I’m listening to Jonathan Schwarz on WYNC, because, you know, it’s Saturday afternoon and I’m trying to get used to going back to work by composing syllabi. I’m going back into the classroom, which is more like doing stand-up comedy than any other job I’ve had, but still, it feels new, it makes me nervous, and meanwhile this deep breathy pretentious radio voice now saturates every sonic space in this small apartment, so I’ve just given in, given up.
Old Jonathan is pretending to interview George Gershwin, and for god’s sake it’s convincing, especially as an introduction to “Ask Me Again,” a song that will break your heart unless you can’t hear, and then he plays the Nelson Riddle arrangement of Gershwin’s “Someone Who’ll Watch Over Me,” where the brooding horns and the prickly guitar outweigh the insipid strings, framing Sinatra’s quavering voice perfectly, making it sound absolutely authentic, as if this man could mean what he says–as if you could believe what your lover just said, and act on it in good faith. Maybe that’s the music instinct.
But look at it another way. On the subway an hour ago I noticed that my black Kipling satchel–a gift from my girlfriend, a handsome and yet shapeless thing, always slouching toward dishevelment, perhaps it reminded her of me in my former life–well, I noticed that this familiar black bag had suddenly acquired some local structure, the backbone, you might say, it had lacked in its previous incarnation as the rumpled repository of everything I could carry on my way downtown.
I set it down on the floor of the subway car and for once it stood up on its own, not needing my tightened feet and locked knees to keep it upright. I looked quizzically at it, asking, What, do you think I’m just going to throw you away? Do you think that sitting up and begging for attention will prolong those days strapped to my shoulder? Do you think that this brand new, slim black case perched on my knee is your competition?
That new Casauri case was, in fact, perched on my knee, material evidence of my impending infidelity, my intention to carry the computer and its collateral freight in another way. It holds less than the old Kipling bag, even with all its incongruous pockets and sleeves, but that’s what I want just now, to hold less, to shed some baggage, to lighten up. That’s not as easy as it sounds. not even at my advanced age, because every divestiture, whether economic or immaterial, requires more emotional expenditure than what you think you’ve got saved.

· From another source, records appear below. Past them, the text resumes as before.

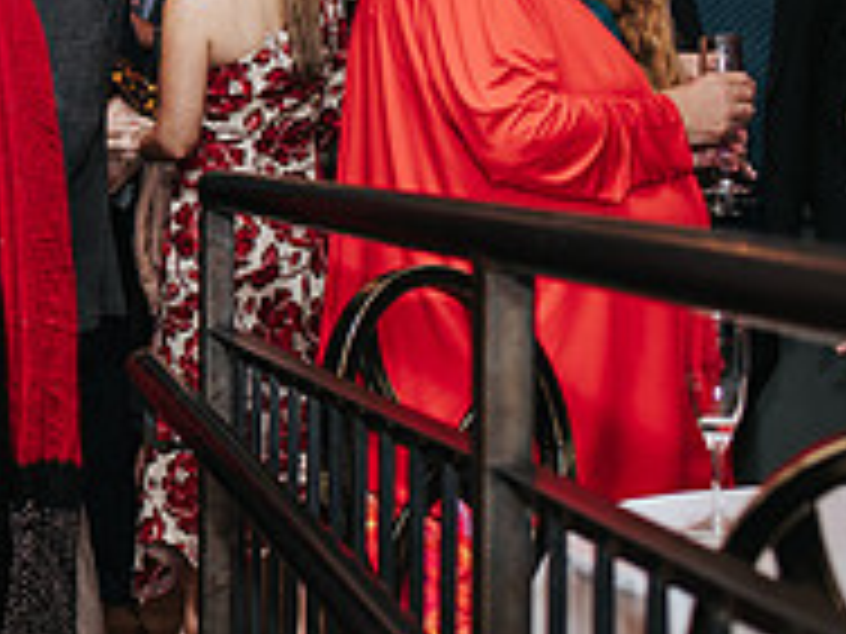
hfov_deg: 16.9
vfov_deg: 13.9
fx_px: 2591
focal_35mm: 106
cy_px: 171
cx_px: -396
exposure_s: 1/200
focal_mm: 35
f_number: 3.2
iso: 800
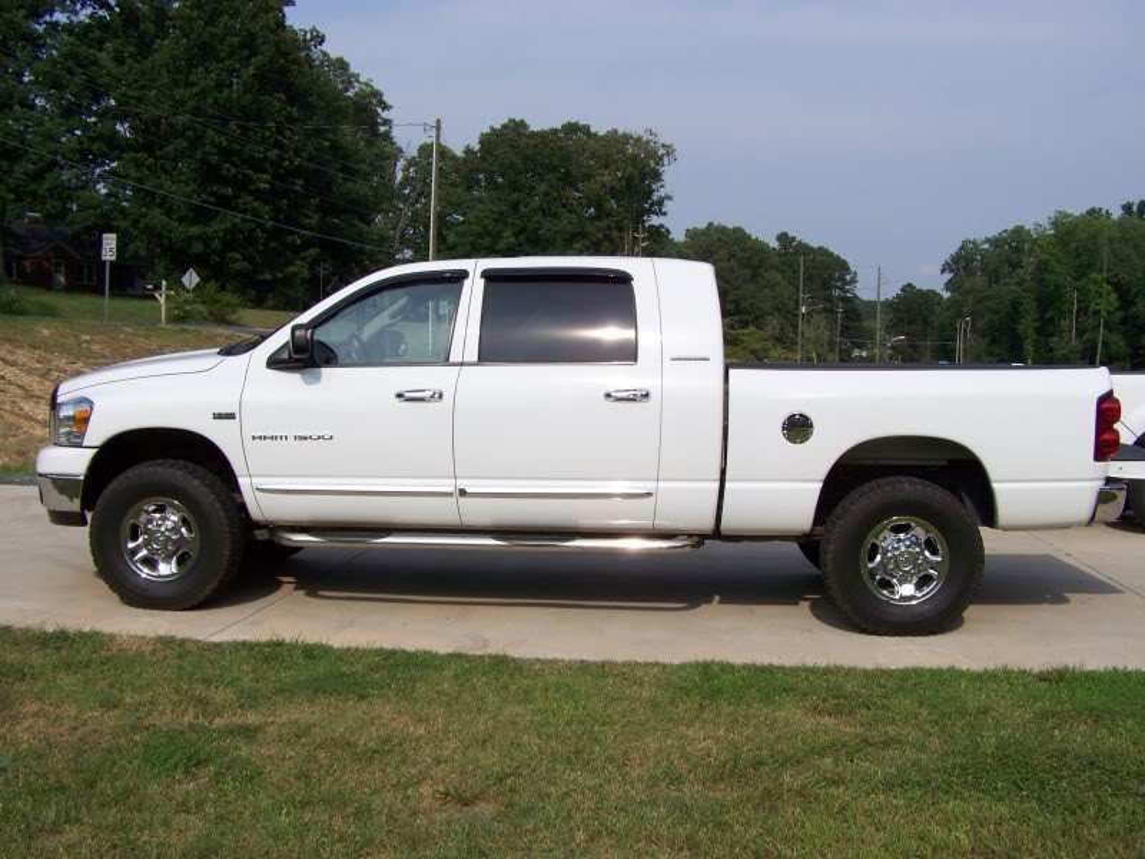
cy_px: 430
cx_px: 572
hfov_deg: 49.0
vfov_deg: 37.7
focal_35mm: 38
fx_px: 1257
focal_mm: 6.3
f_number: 4
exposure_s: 1/640
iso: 64
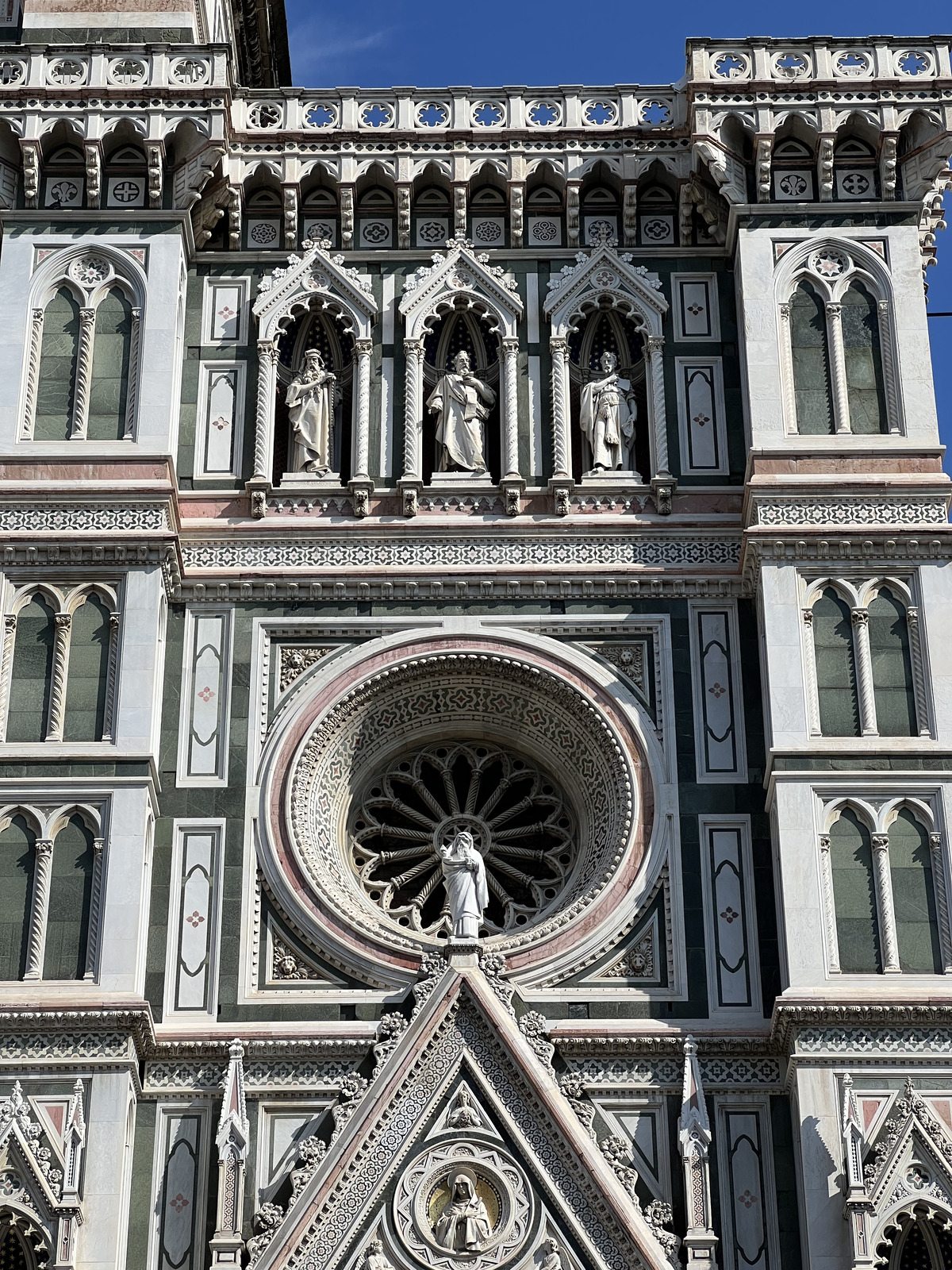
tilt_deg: +30.8
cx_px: 476
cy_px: 635
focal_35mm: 77
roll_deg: +0.0
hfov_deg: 19.1
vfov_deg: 25.3
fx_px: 2824
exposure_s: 1/943
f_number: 2.8
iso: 32
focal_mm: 9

So I looked at that old bag differently. I started rummaging through the once-limp satchel, and realized that its new, almost sentient posture was my girlfriend’s doing: she had put a stowaway on board this vessel, and it was a box of garbage bags. I was at first appalled–my secret cargo is plastic garbage bags?–but then I was grateful for the reminder of the need for structure in every life, including my own. So, I say, thanks, baby, for the bag(s).